Brougham characterized Vista in his era, as the least established, but most productive and innovative of the district, but said the Trustees had a persistent dynamic. Whenever they needed to chop their budget, they would resist any district-wide reform and vote instead to chip away at Vista. Yet, when new state funding was available, Vista would respond rapidly by bringing new money into the district.
A PCCD chancellor in the mid-90s, Dr. Robert Scannel, was aware of this value and resisted efforts to close Vista. He was fired by the Trustees. Brougham said this triggered the “deannexation movement,” an ultimatum in which Vista threatened to break away and form its own district (taking Berkeley’s affluent tax base with them) unless the PCCD granted funding equity and a permanent campus.
In 1995, the drive began to create the Vista Community College District by deannexing the cities of Albany, Berkeley and Emeryville from the PCCD. (Imagine California breaking away from the U.S. to become its own country.)
Their petition was from the community at large and had strong support from the faculty, but a few didn’t want to rock the boat. Wollenberg recalls exciting secret meetings with other “rebel” faculty.
Jenny Lowood remembers joining the faculty in 1989 as an adjunct. There was a sense of equality among the part and full-timers that was not reflected in PCCD’s budget allocation. Based on “full-time equivalent students” Vista was not getting its fair share. The college was bringing in $5.5 million a year, but PCCD’s budget for Vista’s operating expense was only $3 million. Enter the “Cash Cow,” a cow mascot designed to literalize the metaphor.
All school districts in the affected cities needed to be convinced so, in addition to a Powerpoint presentation explaining the math, the Cash Cow would amble in to highlight how Vista was being used and drained, with the cream flowing elsewhere. Now Chair of BCC’s Modern Language Department, Dr. Fabian Banga played the cow’s rear end.
Capping a 2-year effort, in November of 1997, the Board of Governors of the California Community Colleges voted to place deannexation on the June 1998 ballot.
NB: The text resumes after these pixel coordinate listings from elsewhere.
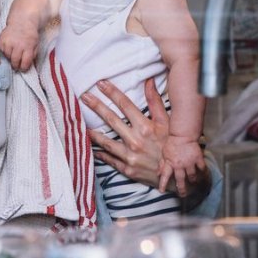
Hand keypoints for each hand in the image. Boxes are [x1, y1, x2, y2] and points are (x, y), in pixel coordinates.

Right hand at [0, 23, 38, 70]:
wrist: (22, 22)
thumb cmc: (30, 35)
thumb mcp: (36, 45)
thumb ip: (32, 55)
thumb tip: (26, 65)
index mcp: (28, 46)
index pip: (25, 62)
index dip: (24, 68)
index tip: (23, 68)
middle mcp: (18, 45)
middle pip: (15, 61)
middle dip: (16, 65)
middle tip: (16, 66)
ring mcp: (8, 42)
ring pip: (7, 56)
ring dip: (10, 57)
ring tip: (14, 54)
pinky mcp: (2, 40)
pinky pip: (2, 51)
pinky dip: (5, 51)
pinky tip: (10, 48)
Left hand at [84, 78, 210, 205]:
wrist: (176, 176)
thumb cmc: (172, 146)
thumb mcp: (167, 123)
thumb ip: (156, 102)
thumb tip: (149, 81)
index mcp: (145, 127)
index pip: (125, 105)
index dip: (112, 93)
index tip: (100, 83)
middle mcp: (135, 141)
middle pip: (111, 120)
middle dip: (96, 106)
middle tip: (84, 96)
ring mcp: (130, 156)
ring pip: (106, 141)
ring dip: (93, 132)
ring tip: (80, 124)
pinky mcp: (127, 169)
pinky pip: (110, 159)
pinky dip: (100, 153)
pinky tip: (92, 147)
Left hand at [159, 135, 205, 196]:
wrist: (183, 134)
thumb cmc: (172, 143)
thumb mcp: (164, 153)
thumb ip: (161, 165)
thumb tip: (158, 174)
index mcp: (170, 163)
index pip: (165, 176)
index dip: (163, 184)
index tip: (162, 191)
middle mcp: (179, 165)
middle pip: (180, 180)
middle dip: (181, 189)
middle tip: (183, 195)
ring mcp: (189, 162)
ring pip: (192, 175)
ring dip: (192, 180)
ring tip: (193, 182)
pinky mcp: (197, 158)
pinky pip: (201, 167)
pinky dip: (203, 171)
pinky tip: (204, 174)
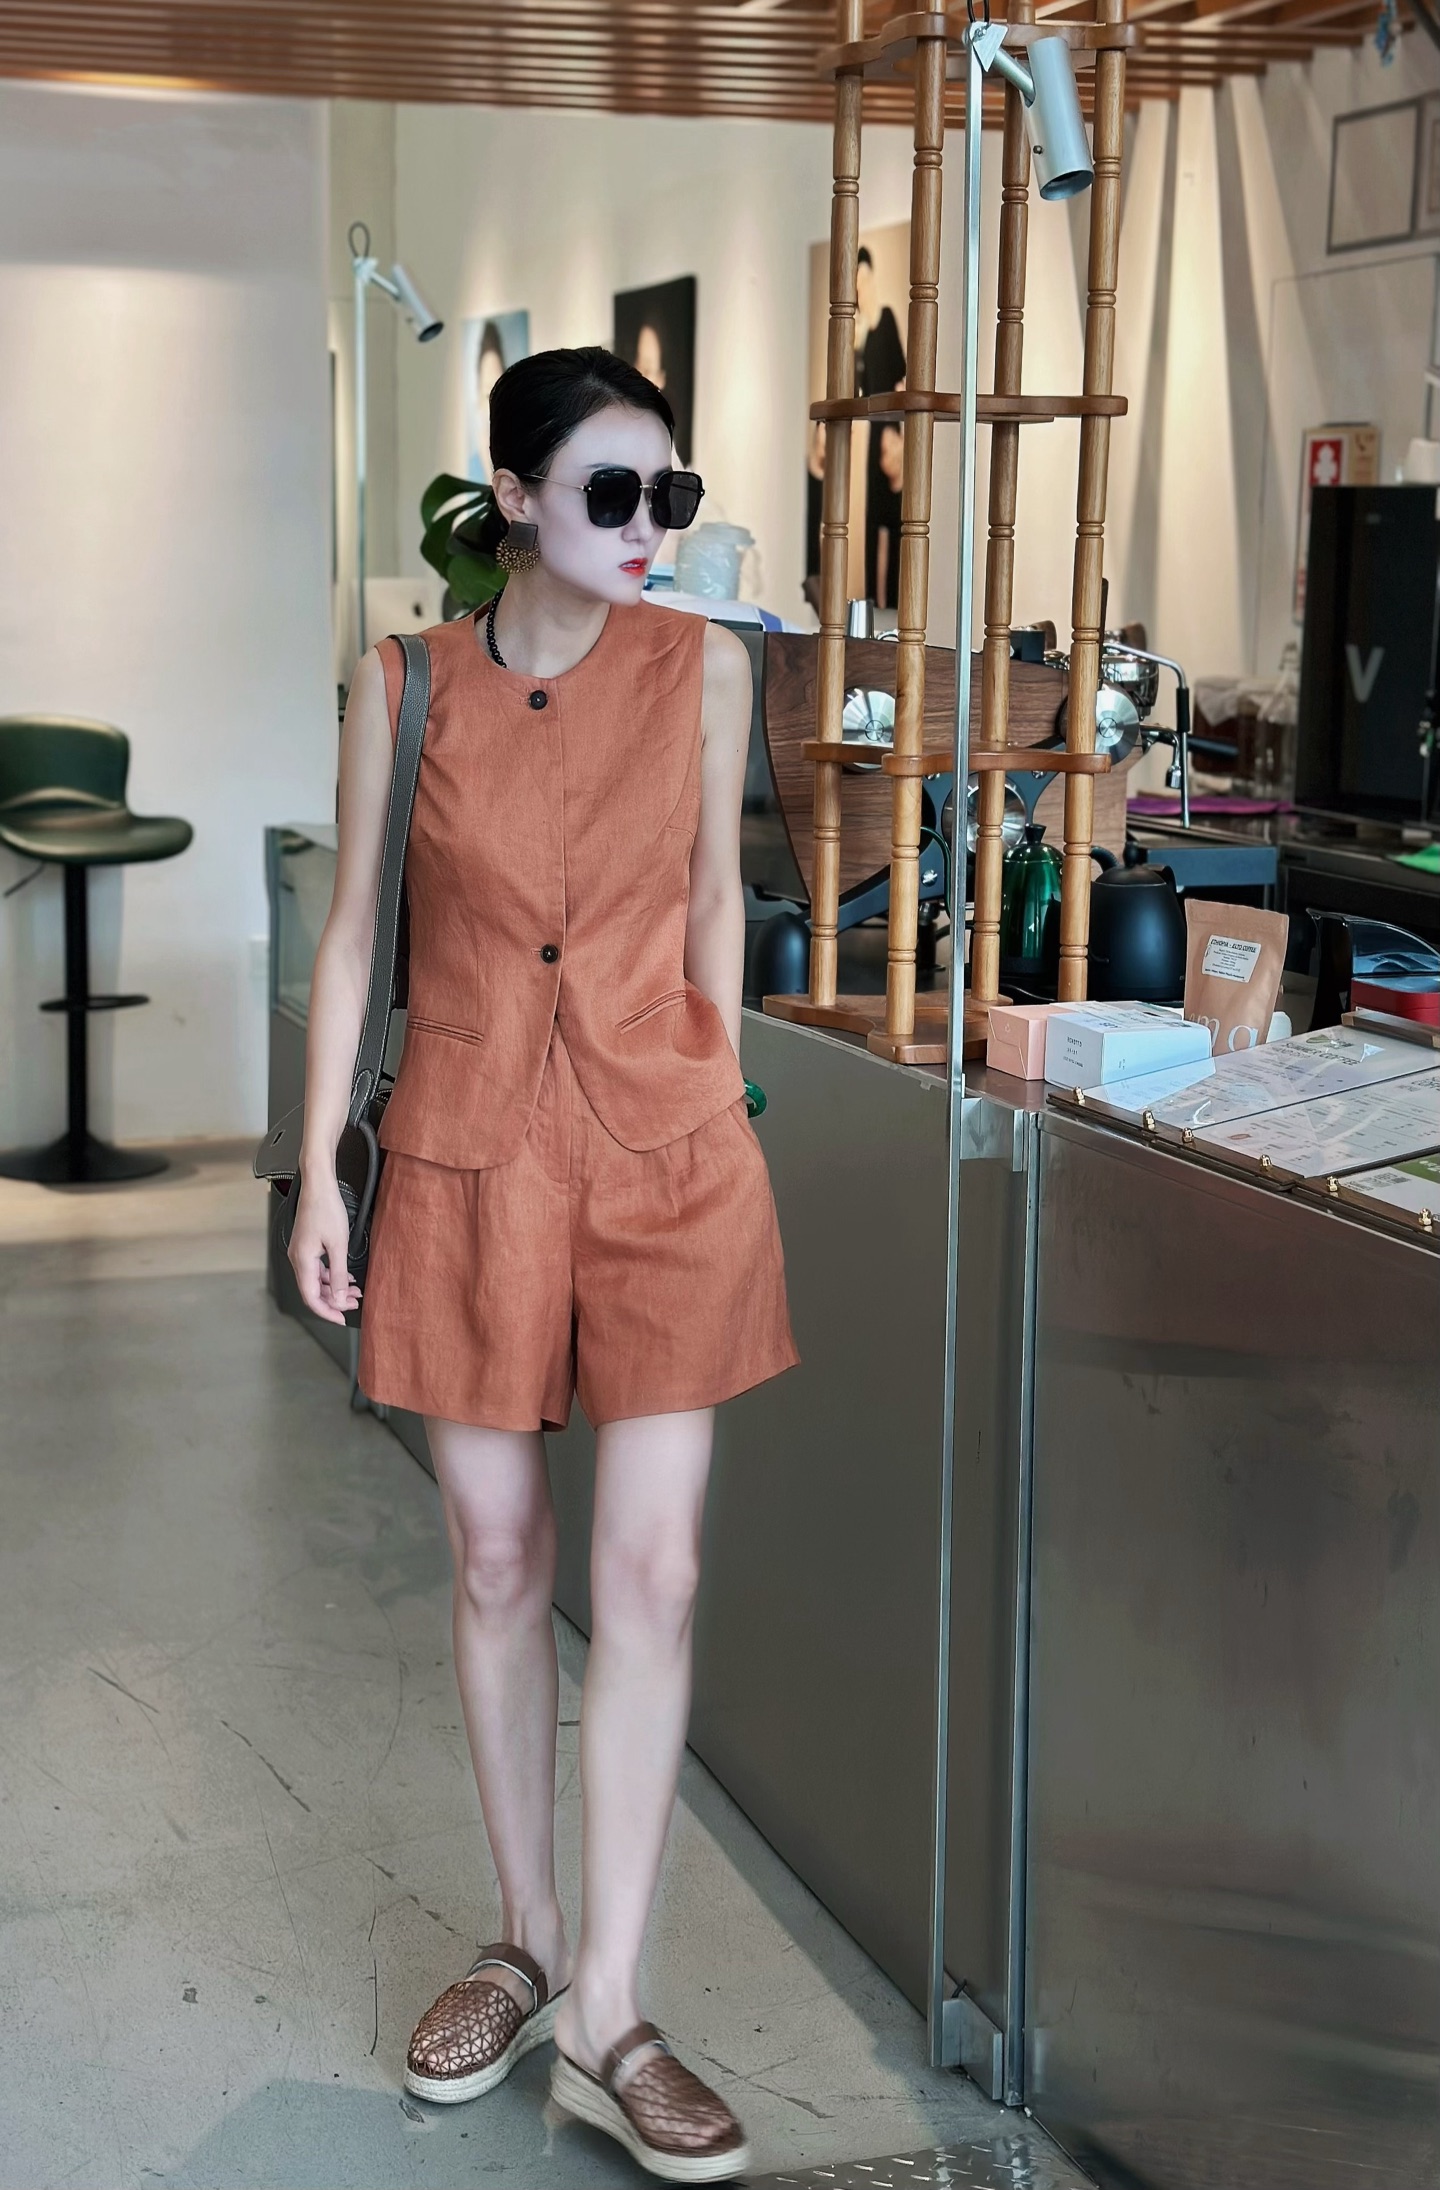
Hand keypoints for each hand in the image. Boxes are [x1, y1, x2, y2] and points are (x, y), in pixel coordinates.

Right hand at [288, 1168, 361, 1324]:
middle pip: (313, 1291)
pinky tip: (346, 1277)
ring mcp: (301, 1252)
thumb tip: (337, 1298)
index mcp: (302, 1261)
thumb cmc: (326, 1208)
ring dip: (334, 1288)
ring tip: (355, 1292)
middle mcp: (297, 1258)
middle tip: (354, 1304)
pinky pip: (317, 1268)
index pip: (311, 1298)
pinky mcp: (306, 1245)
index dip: (327, 1312)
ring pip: (316, 1280)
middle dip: (334, 1300)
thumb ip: (338, 1274)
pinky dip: (331, 1276)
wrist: (319, 1184)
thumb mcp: (338, 1245)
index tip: (342, 1319)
Voters of the whole PCCD would decide if Vista should separate from the cities of Alameda, Oakland, and Piedmont.
Then it got even more contentious. The PCCD Board filed a lawsuit against the state board.
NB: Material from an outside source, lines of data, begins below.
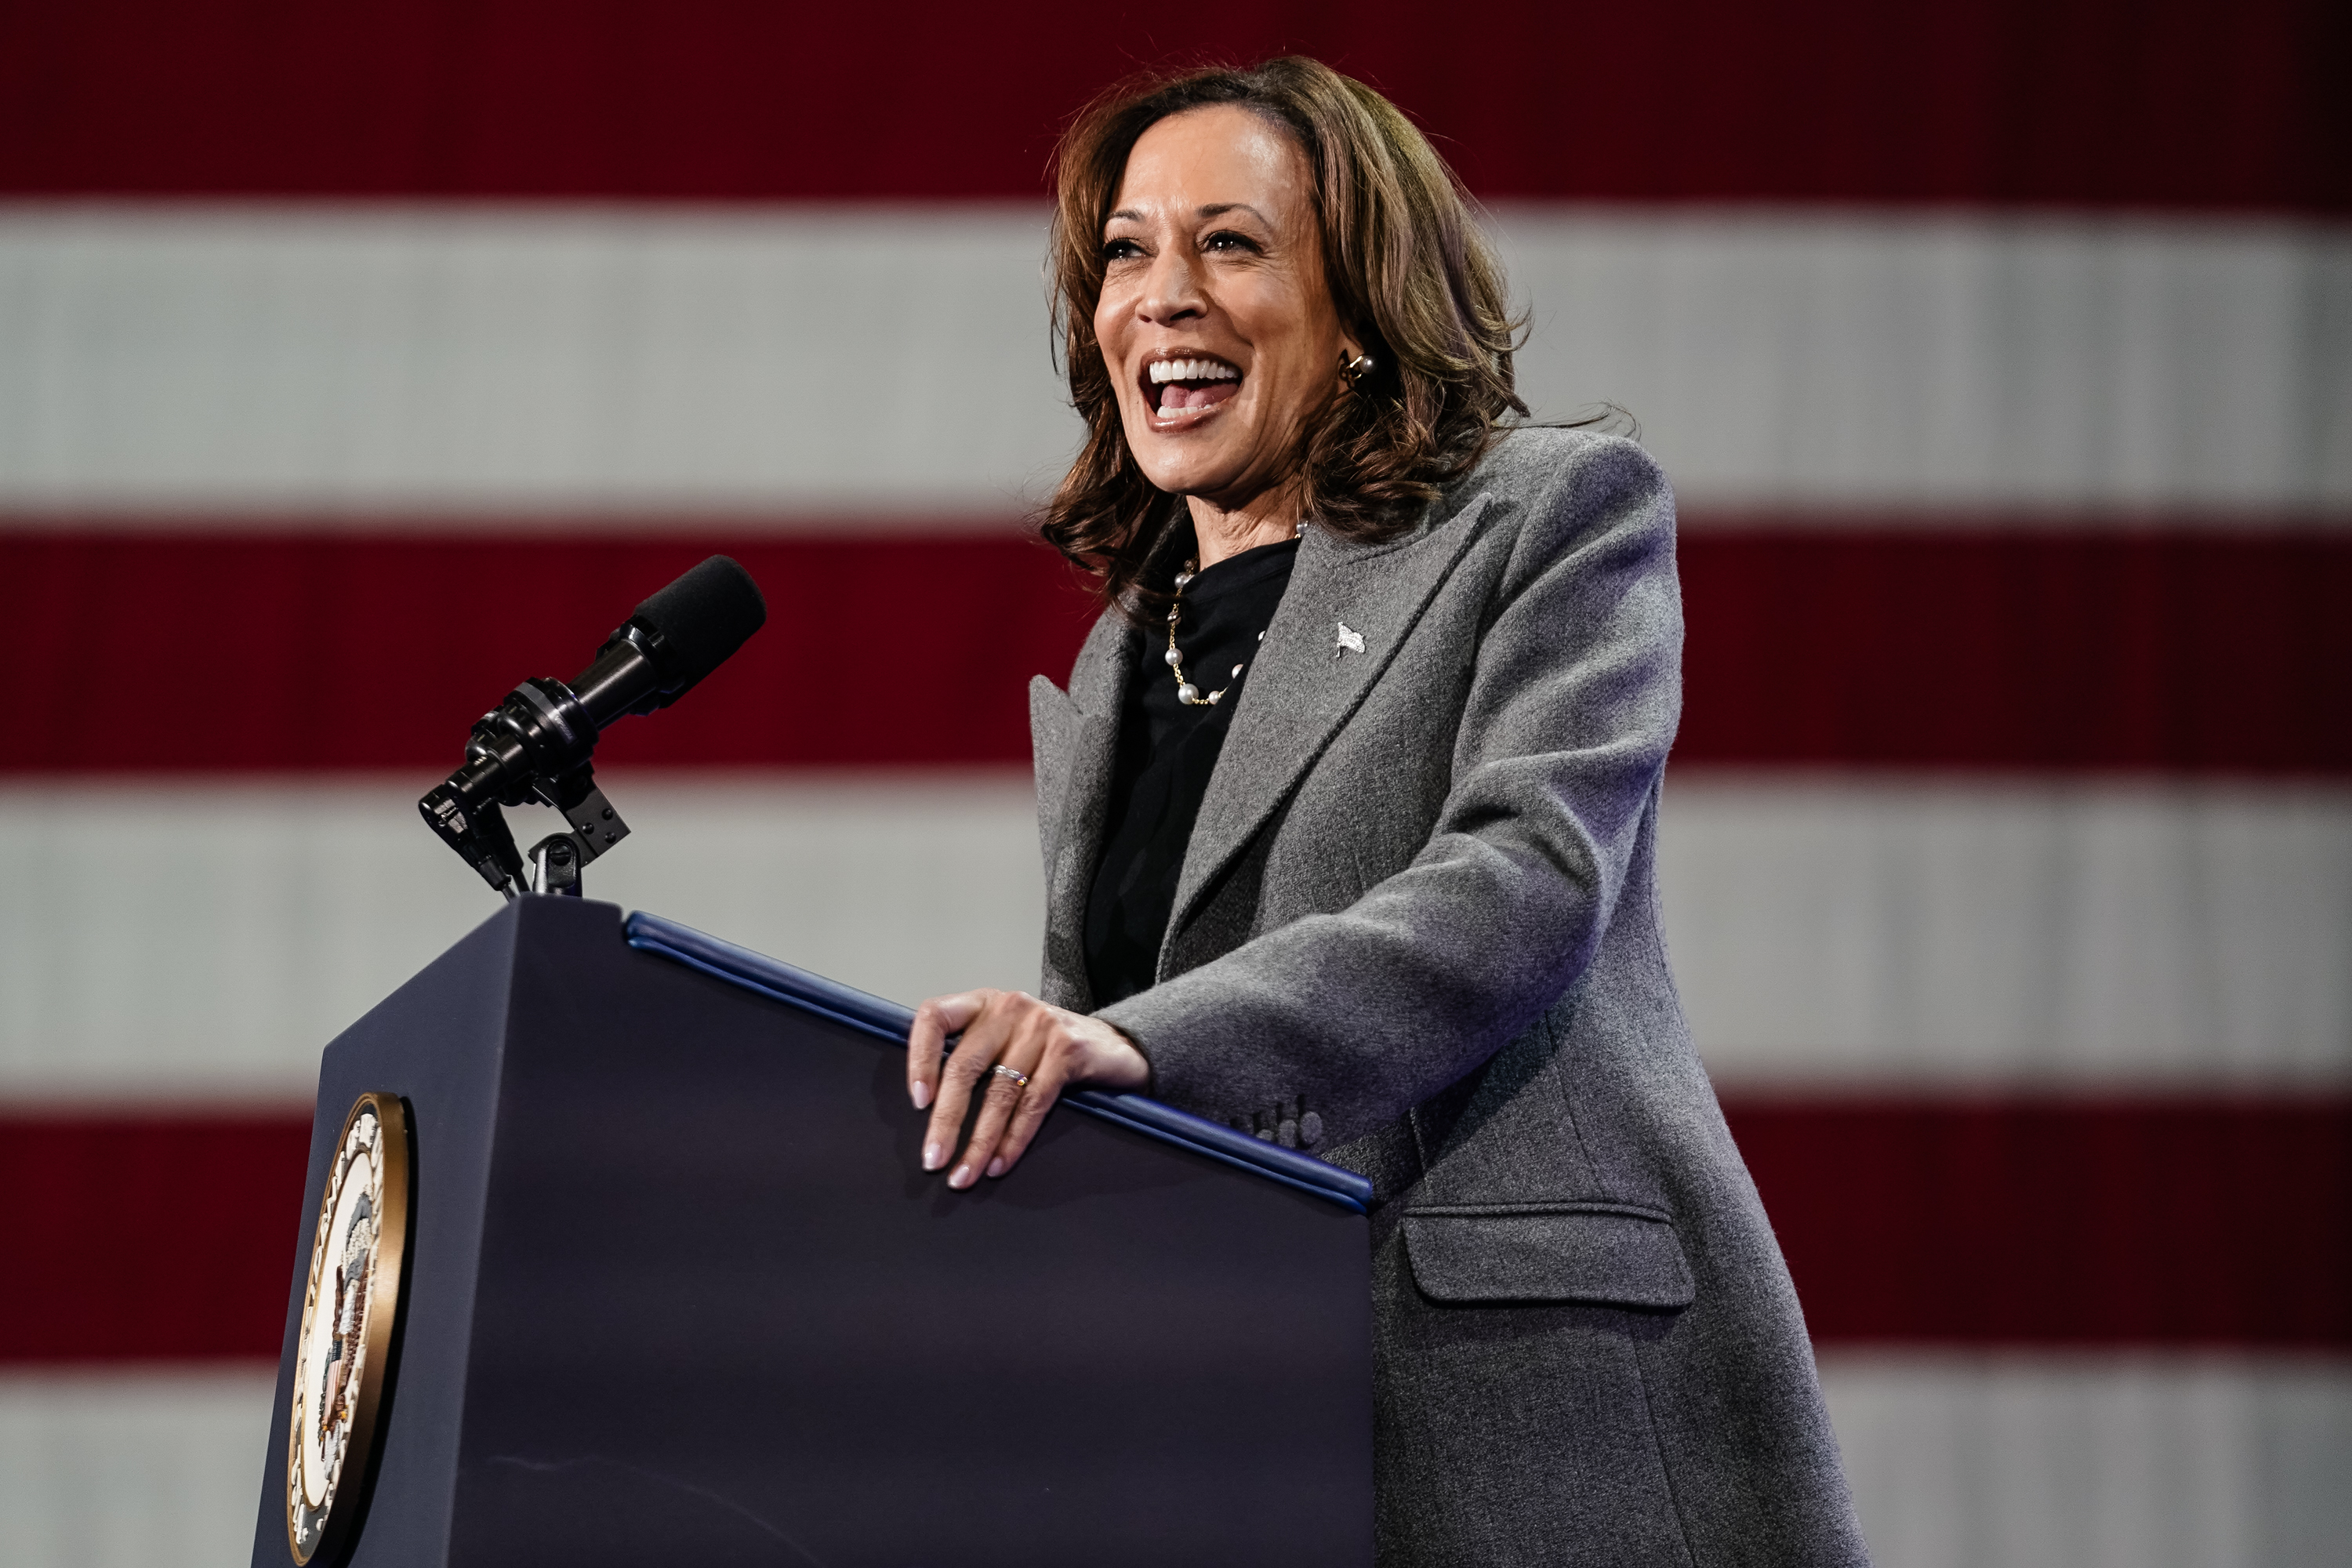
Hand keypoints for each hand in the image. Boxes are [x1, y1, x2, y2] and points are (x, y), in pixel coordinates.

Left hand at [907, 989, 1150, 1188]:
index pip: (934, 1018)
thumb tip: (929, 1112)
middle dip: (946, 1120)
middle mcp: (1008, 1008)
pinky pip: (1033, 1103)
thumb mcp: (1006, 1040)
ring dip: (979, 1141)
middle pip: (964, 1066)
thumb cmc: (1049, 1051)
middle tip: (933, 1159)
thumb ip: (972, 1058)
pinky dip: (1013, 1139)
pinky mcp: (1068, 1049)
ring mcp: (1041, 1025)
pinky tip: (1000, 1162)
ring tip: (965, 1174)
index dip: (919, 1059)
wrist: (1118, 1047)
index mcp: (982, 1004)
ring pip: (998, 1092)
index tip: (917, 1101)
Three months later Alameda County Superior Court Judge Henry Needham ruled that splitting the district would significantly affect the racial composition. A San Francisco Chronicle article on March 6, 1998 cited an analysis by the Alameda County Office of Education: the new Vista district would be 63 percent white and 17 percent black, while the remaining PCCD would be 40 percent white and 37 percent black.
Finally, cooler heads prevailed. In return for giving up deannexation, Vista was promised a new building and equity funding from the District.
Ground was broken in 2004. After much discussion, a new name was chosen once again. In 2006, Berkeley City College students began their fall semester in an almost finished building.